Date

Lecture Date: Wednesday, October 26

Let's review what we've done and do some more examples!

First, back to that weather example we ended with on Monday... Yeah... that was slightly harder than I thought it would be. We have to use a slightly different method to get a very particular tag that says that it is the temperature. This data is stored in a tag attribute, which we can access with the curly braces as shown below.

# https://www.wunderground.com/US/VA/Charlottesville.html

import urllib.request
import bs4

web = urllib.request.urlopen("https://www.wunderground.com/US/VA/Charlottesville.html")
page = web.read()

parsedPage = bs4.BeautifulSoup(page, "html.parser")

for tag in parsedPage.find_all("span", {"data-variable" : "temperature"}, class_="wx-data"):
    print(tag.span.text)

What could you do with this? Well, it's actually pretty easy to have this code continuously running on a Raspberry Pi with one of these hooked up to it: https://www.adafruit.com/products/306. And then you can have a light bar changing color based on the temperature! Neat!

Have you ever gone to a website and wanted to download, say, all of the pictures on that page without having to click all of them? Maybe you want to download a whole bunch of .mp3 files?

# Code based on https://automatetheboringstuff.com/chapter11/
import urllib.request, os, bs4

count = 10 # how many comics to download

url = 'http://xkcd.com'              # starting url
os.makedirs('xkcd', exist_ok=True)   # store comics in ./xkcd

while count > 0:

    # First, download the page.
    print('Downloading page', url)
    webpage = urllib.request.urlopen(url)

    parsed_page = bs4.BeautifulSoup(webpage.read(), "html.parser")

    # Use BeautifulSoup to find the URL of the comic image.
    comic_elem = parsed_page.select('#comic img')
    if comic_elem == []:
         print('Could not find comic image.')
    else:
        comic_url = 'http:' + comic_elem[0].get('src')
        # Download the image.
        print('Downloading image', comic_url)
        comic_page = urllib.request.urlopen(comic_url)
        count -= 1

        # Save the image to ./xkcd.
        image_file = os.path.join('xkcd', os.path.basename(comic_url))
        with open(image_file, 'b+w') as file:
            file.write(comic_page.read())
        file.close()

    # Get the Prev button's url.
    prev_link = parsed_page.select('a[rel="prev"]')[0]
    url = 'http://xkcd.com' + prev_link.get('href')

print('Done.')

If time, we'll pick a dataset from https://github.com/fivethirtyeight/data and do some more example programs.

--- --- ---

EXERCISE 1 => According to the lecture notes, where is the temperature data on the weather page stored?
EXERCISE 2 => Quote the lecture notes, starting with "image_file = os.path.join('xkcd', os.path.basename(comic_url))" and going on through "file.write(comic_page.read())".

RECORDED INFORMATION =>
--- --- ---

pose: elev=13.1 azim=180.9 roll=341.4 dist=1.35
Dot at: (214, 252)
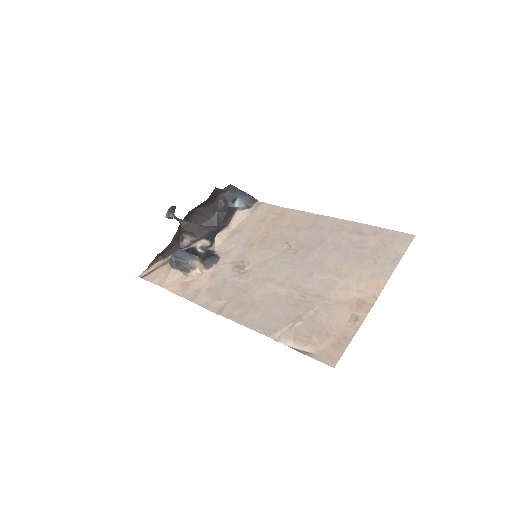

--- --- ---

CORRECT RESULT 1 => In a tag attribute.

CORRECT RESULT 2 =>
image_file = os.path.join('xkcd', os.path.basename(comic_url))
        with open(image_file, 'b+w') as file:
            file.write(comic_page.read())